▸ Set exercise:
Transcribe every listing below line for line, keeping each word, number, and punctuation mark as it appears.

▸ Provided material:
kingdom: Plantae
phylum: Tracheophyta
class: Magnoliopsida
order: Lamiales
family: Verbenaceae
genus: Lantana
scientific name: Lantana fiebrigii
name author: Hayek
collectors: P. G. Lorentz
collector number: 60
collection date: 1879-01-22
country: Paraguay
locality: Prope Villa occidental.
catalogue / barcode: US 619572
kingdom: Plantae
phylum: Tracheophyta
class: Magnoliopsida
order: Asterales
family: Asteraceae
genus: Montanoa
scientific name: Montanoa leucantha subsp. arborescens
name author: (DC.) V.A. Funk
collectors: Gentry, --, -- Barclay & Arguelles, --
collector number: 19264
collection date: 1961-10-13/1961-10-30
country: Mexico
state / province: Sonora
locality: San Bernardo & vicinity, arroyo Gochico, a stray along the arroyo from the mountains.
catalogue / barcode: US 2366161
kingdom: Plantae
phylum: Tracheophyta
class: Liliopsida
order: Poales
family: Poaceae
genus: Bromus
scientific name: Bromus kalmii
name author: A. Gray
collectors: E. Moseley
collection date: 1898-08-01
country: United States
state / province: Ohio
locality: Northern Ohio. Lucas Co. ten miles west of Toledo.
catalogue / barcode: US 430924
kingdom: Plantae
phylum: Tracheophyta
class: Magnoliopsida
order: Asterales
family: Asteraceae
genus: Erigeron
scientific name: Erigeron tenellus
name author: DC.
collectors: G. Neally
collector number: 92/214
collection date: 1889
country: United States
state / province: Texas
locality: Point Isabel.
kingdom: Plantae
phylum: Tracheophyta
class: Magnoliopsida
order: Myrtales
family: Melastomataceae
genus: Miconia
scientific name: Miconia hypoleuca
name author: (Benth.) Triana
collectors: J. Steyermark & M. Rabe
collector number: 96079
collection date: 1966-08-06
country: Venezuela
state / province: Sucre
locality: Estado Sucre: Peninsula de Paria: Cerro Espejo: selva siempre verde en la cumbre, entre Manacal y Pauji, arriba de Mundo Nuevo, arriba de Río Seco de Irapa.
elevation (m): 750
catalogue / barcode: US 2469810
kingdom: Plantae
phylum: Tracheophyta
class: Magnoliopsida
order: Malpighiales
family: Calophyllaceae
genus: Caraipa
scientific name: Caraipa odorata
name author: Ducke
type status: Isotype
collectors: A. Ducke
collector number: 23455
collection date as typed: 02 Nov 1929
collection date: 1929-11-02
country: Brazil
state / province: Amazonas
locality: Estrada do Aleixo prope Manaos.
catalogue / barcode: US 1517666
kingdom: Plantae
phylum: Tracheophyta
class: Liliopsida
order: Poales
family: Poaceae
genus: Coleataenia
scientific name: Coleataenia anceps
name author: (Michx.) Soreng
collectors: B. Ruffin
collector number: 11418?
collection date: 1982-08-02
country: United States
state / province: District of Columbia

▸ Exercise answer:
kingdom: Plantae
phylum: Tracheophyta
class: Magnoliopsida
order: Lamiales
family: Verbenaceae
genus: Lantana
scientific name: Lantana fiebrigii
name author: Hayek
collectors: P. G. Lorentz
collector number: 60
collection date: 1879-01-22
country: Paraguay
locality: Prope Villa occidental.
catalogue / barcode: US 619572
kingdom: Plantae
phylum: Tracheophyta
class: Magnoliopsida
order: Asterales
family: Asteraceae
genus: Montanoa
scientific name: Montanoa leucantha subsp. arborescens
name author: (DC.) V.A. Funk
collectors: Gentry, --, -- Barclay & Arguelles, --
collector number: 19264
collection date: 1961-10-13/1961-10-30
country: Mexico
state / province: Sonora
locality: San Bernardo & vicinity, arroyo Gochico, a stray along the arroyo from the mountains.
catalogue / barcode: US 2366161
kingdom: Plantae
phylum: Tracheophyta
class: Liliopsida
order: Poales
family: Poaceae
genus: Bromus
scientific name: Bromus kalmii
name author: A. Gray
collectors: E. Moseley
collection date: 1898-08-01
country: United States
state / province: Ohio
locality: Northern Ohio. Lucas Co. ten miles west of Toledo.
catalogue / barcode: US 430924
kingdom: Plantae
phylum: Tracheophyta
class: Magnoliopsida
order: Asterales
family: Asteraceae
genus: Erigeron
scientific name: Erigeron tenellus
name author: DC.
collectors: G. Neally
collector number: 92/214
collection date: 1889
country: United States
state / province: Texas
locality: Point Isabel.
kingdom: Plantae
phylum: Tracheophyta
class: Magnoliopsida
order: Myrtales
family: Melastomataceae
genus: Miconia
scientific name: Miconia hypoleuca
name author: (Benth.) Triana
collectors: J. Steyermark & M. Rabe
collector number: 96079
collection date: 1966-08-06
country: Venezuela
state / province: Sucre
locality: Estado Sucre: Peninsula de Paria: Cerro Espejo: selva siempre verde en la cumbre, entre Manacal y Pauji, arriba de Mundo Nuevo, arriba de Río Seco de Irapa.
elevation (m): 750
catalogue / barcode: US 2469810
kingdom: Plantae
phylum: Tracheophyta
class: Magnoliopsida
order: Malpighiales
family: Calophyllaceae
genus: Caraipa
scientific name: Caraipa odorata
name author: Ducke
type status: Isotype
collectors: A. Ducke
collector number: 23455
collection date as typed: 02 Nov 1929
collection date: 1929-11-02
country: Brazil
state / province: Amazonas
locality: Estrada do Aleixo prope Manaos.
catalogue / barcode: US 1517666
kingdom: Plantae
phylum: Tracheophyta
class: Liliopsida
order: Poales
family: Poaceae
genus: Coleataenia
scientific name: Coleataenia anceps
name author: (Michx.) Soreng
collectors: B. Ruffin
collector number: 11418?
collection date: 1982-08-02
country: United States
state / province: District of Columbia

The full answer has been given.